When West Virginians face tough financial times at home, they cut back and live within their means. As a successful small business owner, I constantly focus on controlling my costs so that we don’t outspend our revenues while still paying our bills. While these seem like practical principles for budgeting, they definitely seem to be lost in Charleston.
Our state’s General Revenue budget has grown by more than 55 percent in the last 16 years. Year after year, the Department of Revenue has overestimated revenues when the Governor prepares his budget. That inflated number is what allows the Governor to present a “balanced” state budget that our Constitution requires.
However, that presents a problem for the Legislature, which is responsible for coming up with the actual budget that spends within our means. If your revenue projections are overstated, you don’t even get to start with a solid base. We spend to the revenue number, and if that revenue number is off by 10 percent like it was this year, it’s easy to see where the problems begin.
We have to begin with a real number. That’s the bottom line. Our revenue estimates simply have to be more accurate in order to allow the Legislature to do its job in creating a balanced budget. A real balanced budget, not a budget with holes that would be filled by “maybes” and hypothetical revenues.
For far too long, our state and local governments have been dependent on revenue from coal severance taxes. Unfortunately, the war on coal has placed an incredible strain on our current budget. Severance taxes continue to come in well below projections, leaving the state with a serious structural budget deficit that is approaching $400 million.
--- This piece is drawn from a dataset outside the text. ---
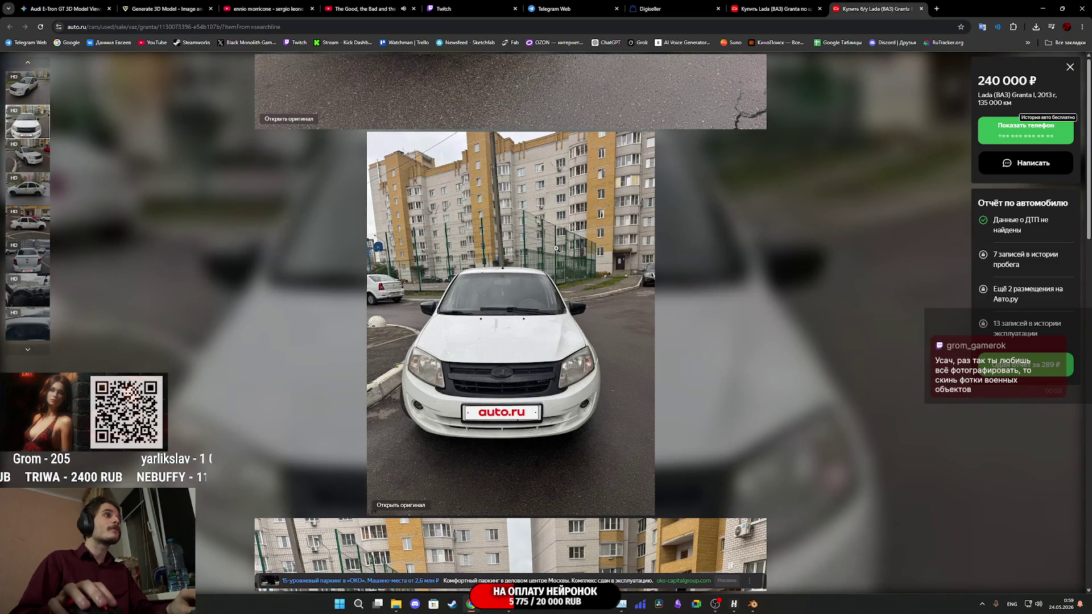
scroll(556, 248, down, 3)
Governor Earl Ray Tomblin made a wise choice by cutting spending by 4 percent across the board to deal with the problem in the short term. However, in January when he proposed his Fiscal Year 2017 budget, he offered the Legislature a budget that called for increased spending that relied on two new taxes: a tobacco tax increase and a 6 percent tax on residents’ phone bills.
Like families and businesses across our state, we must get our fiscal house in order by reducing state spending before we ask West Virginia taxpayers to pay more. Currently, we are not even controlling the growth of our state government. We can’t continue with across-the-board budget cuts to deal with our structural deficit.
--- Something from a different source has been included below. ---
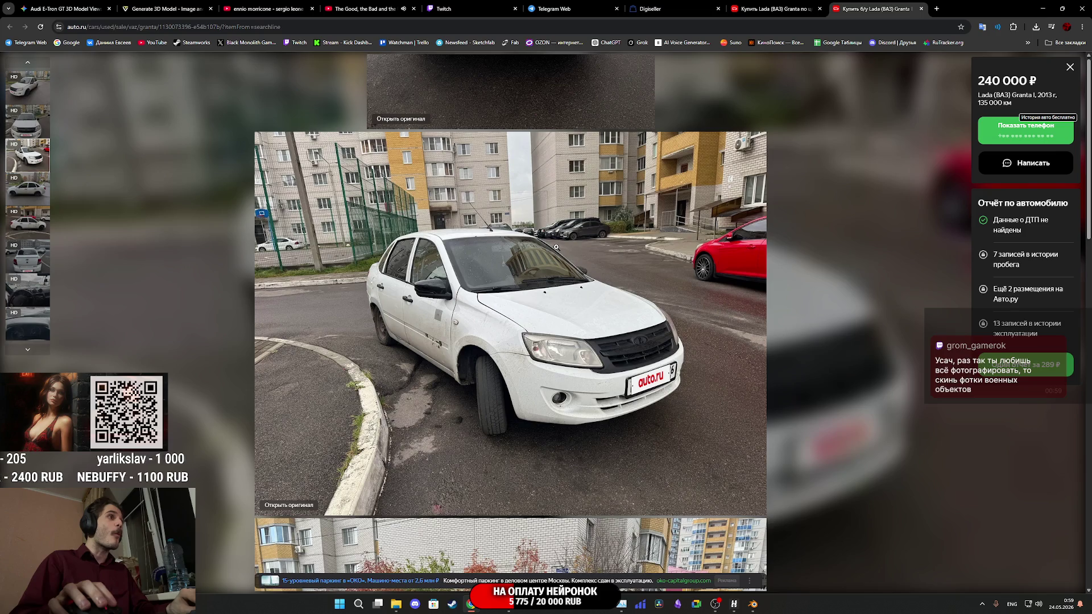
scroll(556, 247, down, 3)
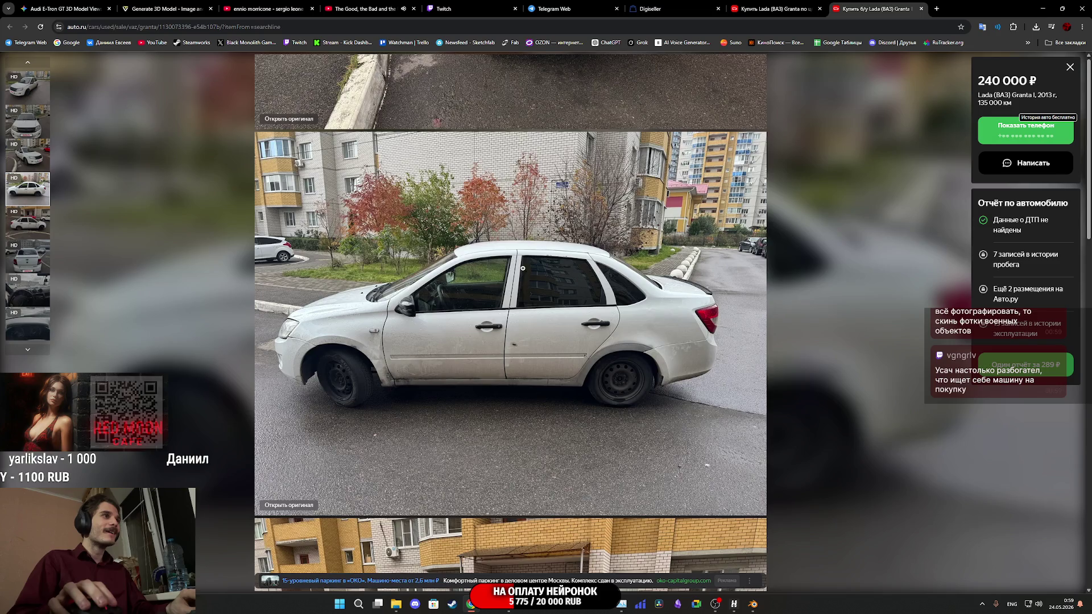
scroll(523, 268, down, 3)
Our state needs strong leadership to make tough choices and develop a budget that addresses the deficit by reducing expenses in a responsible, targeted fashion without hurting important programs. This fiscal crisis demands a leader that can make tough choices and work with the Legislature to pass a budget that protects our citizens, yet stays within our actual means.
Fortunately, West Virginia has a very healthy savings account. This $784 million Revenue Shortfall Reserve Fund is specifically designed to help get us through difficult times. When a family suddenly finds itself with an income loss or unexpected event, it turns to its savings account to help it through the rough patch and to meet its obligations. This “rainy day fund” is the taxpayers’ savings account, and it’s there to help the taxpayer by meeting our needs without raising taxes. While it would be irresponsible to simply raid the fund to close the entire budget shortfall, it may be necessary for us to draw on some of these reserves to help meet the unrealistically high revenue projection the Governor has set in his budget.
In the coming days, my fellow lawmakers and I will work to prepare a budget that will allow us to live within our means while addressing the state’s structural problems.
West Virginia’s future is far too important to delay action. We must give our citizens faith that they won’t lose more of their hard-earned money to an unnecessary tax hike or lose the education, public safety, and health care services they need. I, and the rest of the Legislature, stand ready to work, and I hope Governor Tomblin will join us.
Senate President Bill Cole, R-Mercer, represents the Sixth Senatorial District, which includes Wayne, Mingo, McDowell and Mercer counties.